Carol Reed was known as the “Weather Girl” for her forecasts on WCBS-TV in NYC. Reed could also carry a tune and released an album. What was the “Weather Girl”‘s album called? Come Rain or Come Shine (Golden Crest, 1956). What songs were on it? Why, “Heat Wave”, “Ill Wind”, “Singin’ in the Rain” and such, of course. Bill Reed is stumped for info on Bruce Walton III’s 1965 record I’ve Gotta Be Me but he’s not to be blamed. The liner notes for this record are somewhat lacking; Reed says it’s the only record he’s ever seen that has regular cover art – and absolutely nothing on the back cover; “pure as the driven snow, that is…blank.”
Many of the “singers” spotlighted in this book were actually actors and actresses that were given a chance to make a record, some great, some not so. These include Candice Bergen’s mother, Frances Bergen, Carol Bruce (Lillian “Mother” Carlson on WKRP in Cincinnati), Dorothy Dandridge (and her sister, too, actually), Canadian Yvonne De Carlo, who’s record is the only one in this book that I actually own, Diana Dors, Rhonda Fleming, Larry Hovis (Sgt. Andrew Carter on Hogan’s Heroes), Jerry Orbach, Ann Sothern, Gwen Verdon, Marie McDonald, Lizabeth Scott (I own it on digital), Tina Louise, Constance Towers and Marie Wilson.
Looking closely at each entry reveals The Last Musical Hurrah to be a celebration of the host of charming budget labels, as well, the goofy names of which we all recognize from our excursions through record bins in thrift stores.
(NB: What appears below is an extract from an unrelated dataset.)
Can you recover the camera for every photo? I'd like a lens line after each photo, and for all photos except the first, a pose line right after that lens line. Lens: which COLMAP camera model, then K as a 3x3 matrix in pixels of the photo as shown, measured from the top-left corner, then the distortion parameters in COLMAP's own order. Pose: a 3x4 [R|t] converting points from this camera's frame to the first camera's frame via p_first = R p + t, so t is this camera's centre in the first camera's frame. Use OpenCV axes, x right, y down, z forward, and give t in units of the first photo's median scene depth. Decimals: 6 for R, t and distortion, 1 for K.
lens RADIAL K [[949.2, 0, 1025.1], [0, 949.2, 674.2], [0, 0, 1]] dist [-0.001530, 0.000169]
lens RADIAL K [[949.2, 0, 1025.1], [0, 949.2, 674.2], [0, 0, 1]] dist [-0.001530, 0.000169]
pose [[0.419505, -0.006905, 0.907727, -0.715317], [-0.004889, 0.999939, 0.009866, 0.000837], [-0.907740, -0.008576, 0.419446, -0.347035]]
Names like; Fredlo, Brad’s Records, Choreo Records (co-founded by the daughter of Fred Astaire), Audio Fidelity, Jubilee, Nixa, Regina, Tops, Unique, Luxor, Ellector, Diadon, Breeze, Mondo 5, Mahalo, Firebird, Argo, Charlie Parker Records and Edison International on which a total of two LPs were released.
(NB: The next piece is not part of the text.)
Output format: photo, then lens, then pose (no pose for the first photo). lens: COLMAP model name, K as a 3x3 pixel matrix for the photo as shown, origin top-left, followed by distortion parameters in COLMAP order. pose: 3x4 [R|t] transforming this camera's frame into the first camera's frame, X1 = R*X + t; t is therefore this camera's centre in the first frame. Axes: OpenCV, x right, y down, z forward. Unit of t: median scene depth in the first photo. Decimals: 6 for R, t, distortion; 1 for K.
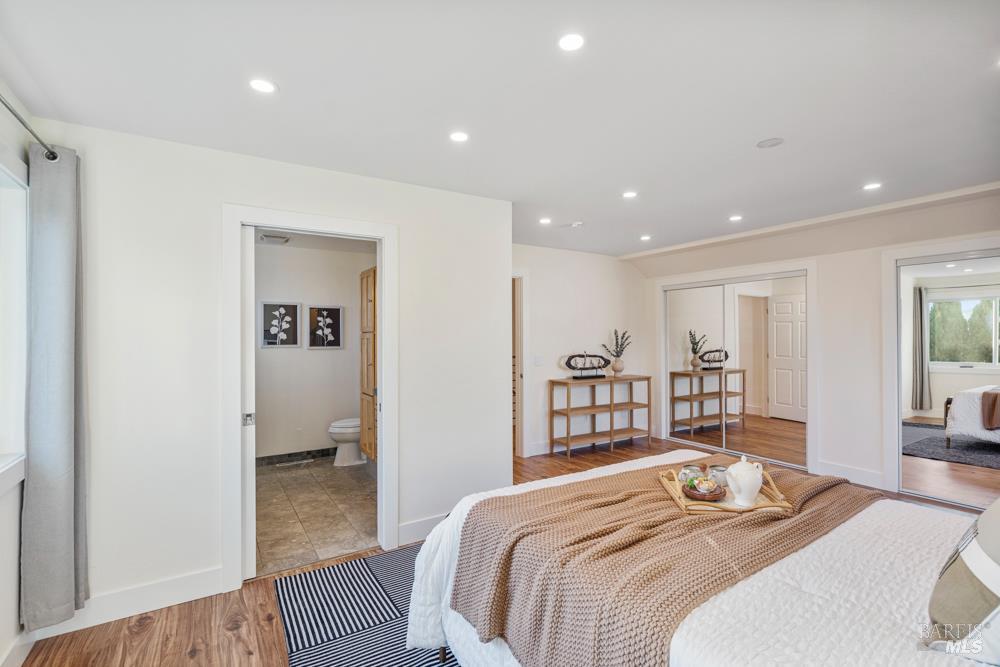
lens RADIAL K [[467.1, 0, 500.0], [0, 467.1, 333.5], [0, 0, 1]] dist [0.000908, 0.000055]
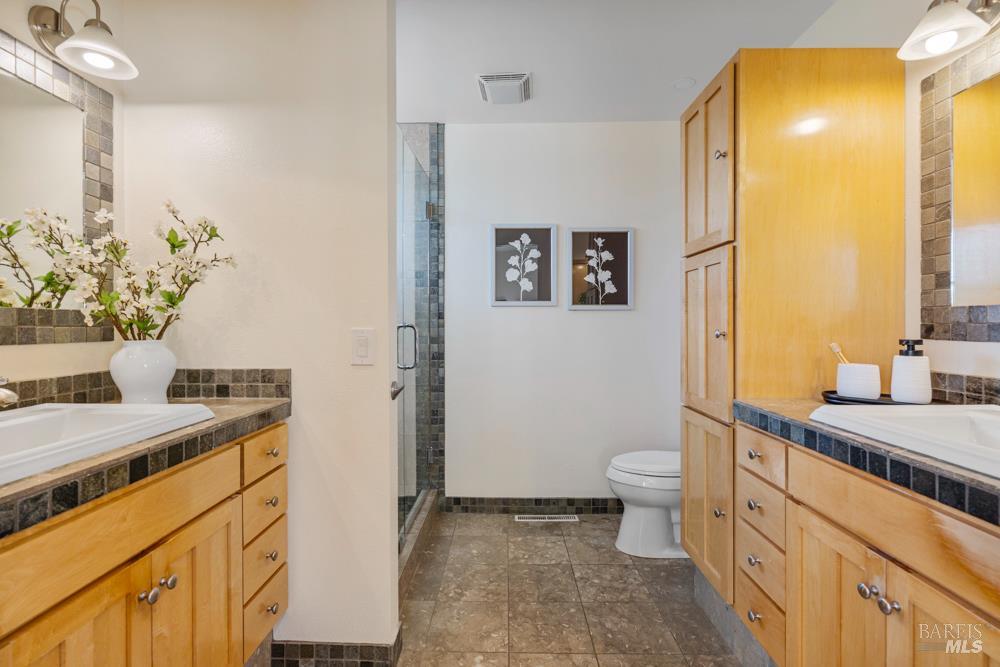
lens RADIAL K [[467.1, 0, 500.0], [0, 467.1, 333.5], [0, 0, 1]] dist [0.000908, 0.000055]
pose [[0.840890, 0.011448, -0.541085, -0.189547], [0.004261, 0.999605, 0.027770, 0.046268], [0.541190, -0.025657, 0.840509, 0.511239]]
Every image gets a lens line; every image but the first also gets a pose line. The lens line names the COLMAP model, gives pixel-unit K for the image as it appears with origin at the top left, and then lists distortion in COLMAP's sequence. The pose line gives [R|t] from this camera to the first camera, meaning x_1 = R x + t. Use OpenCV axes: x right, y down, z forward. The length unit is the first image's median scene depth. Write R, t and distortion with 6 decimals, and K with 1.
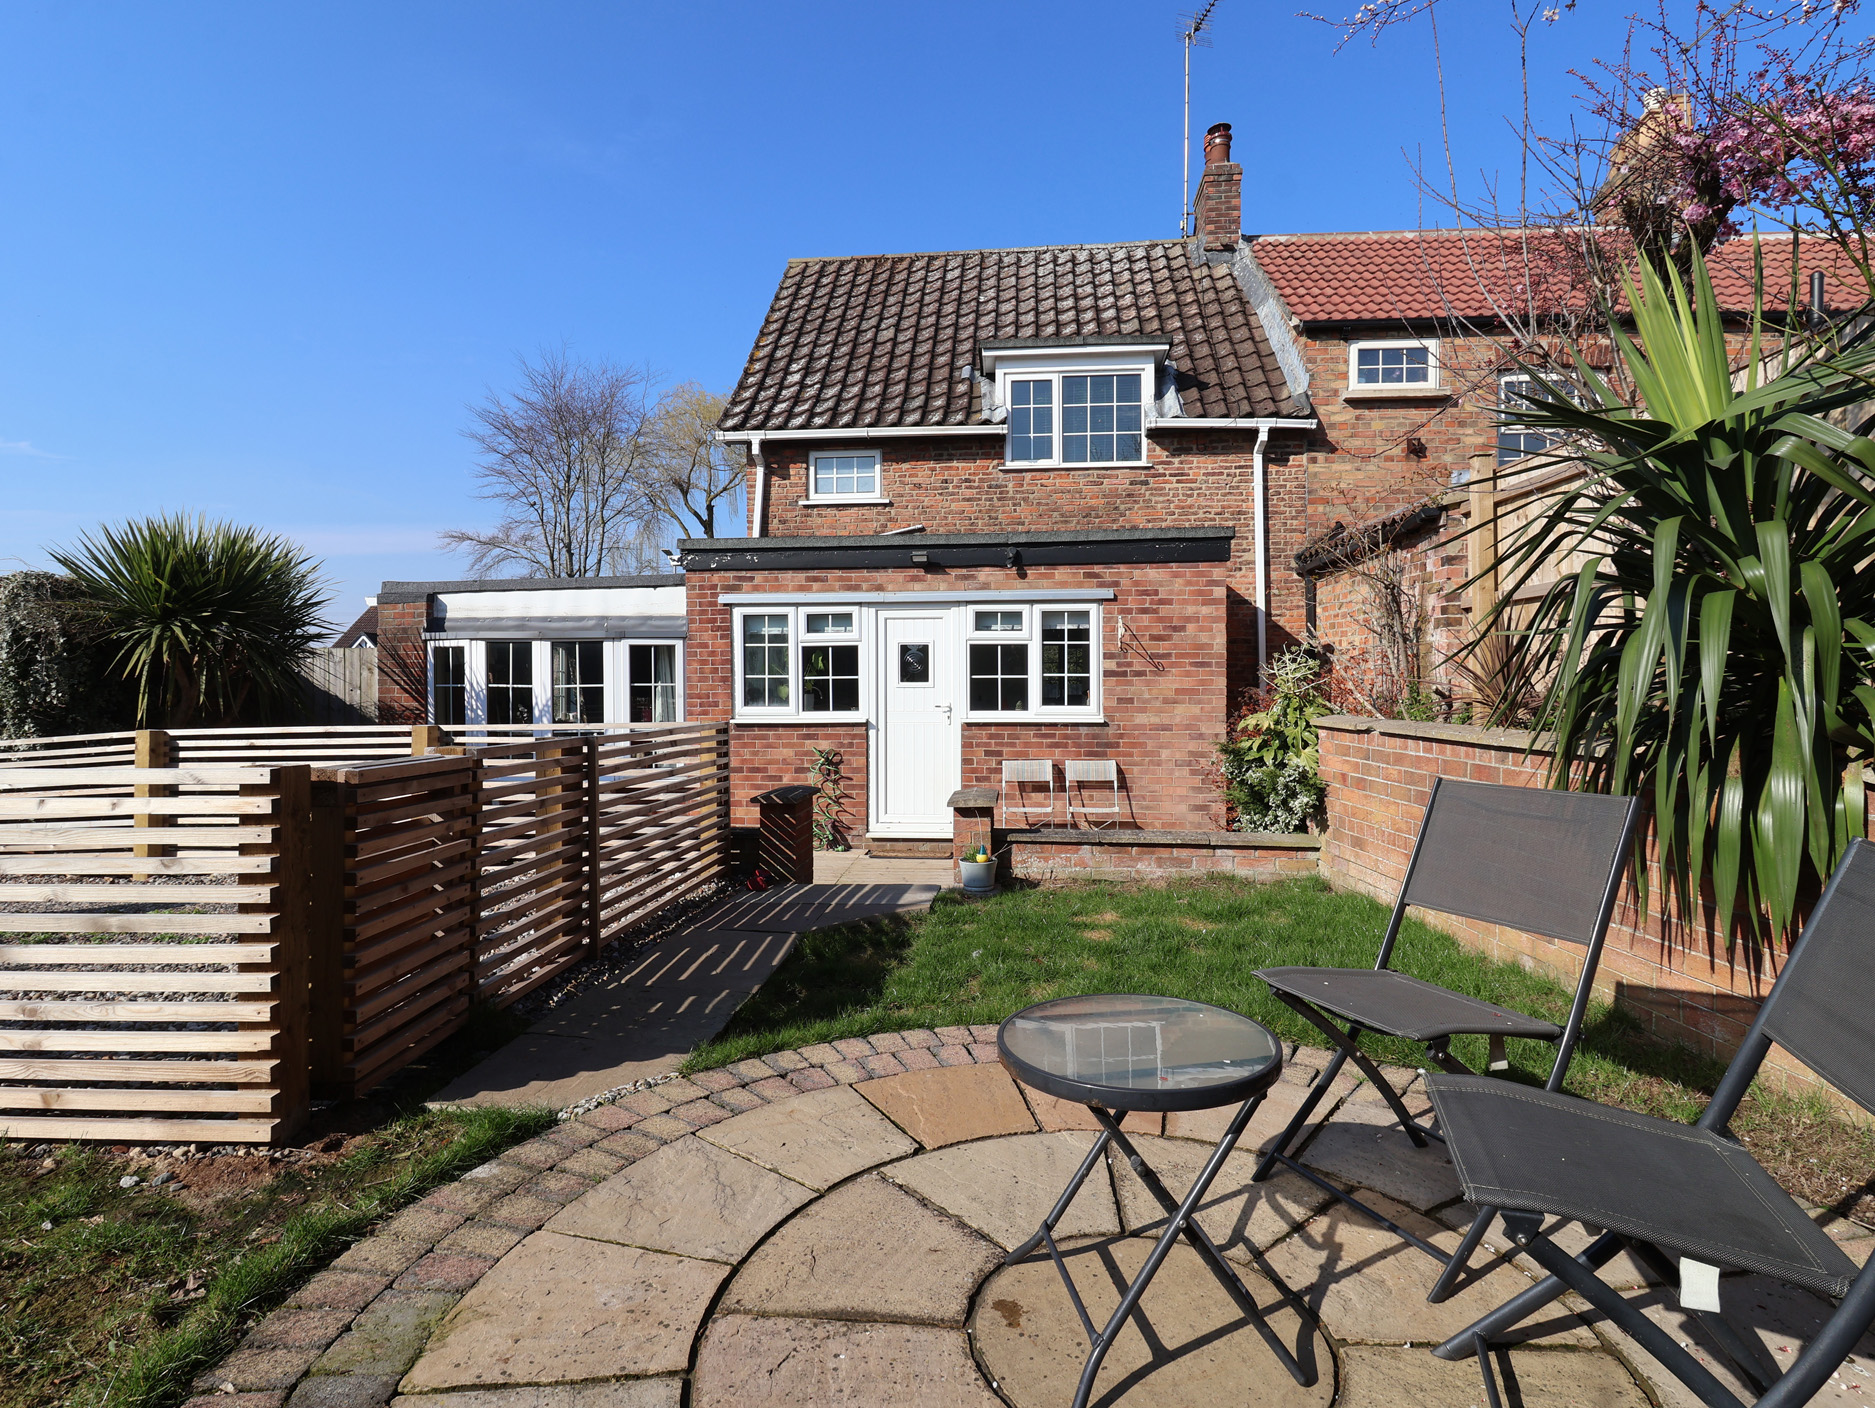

I’ve read a few books that were either self-published or printed by small presses and I’m learning to appreciate these publications. The welcomed subject matter can trump the sometimes rampant editorial errors that occur. We will dismiss the glaring syntax flaws in Bill Reed’s book and just be thankful it exists. I mentioned scrounging the record racks at Goodwills and really this book feels just like that. And that’s a good feeling for us record collectors. The Last Musical Hurrah is a fine reference book and tells a charming tale, a fascinating tale. Think of it; someone once upon a time may have had their own record sitting on a rack next to Nat Cole and three years later they’re working in a lumber yard – or owning it, whatever. This book is the story of these singers, these One-shot wonders.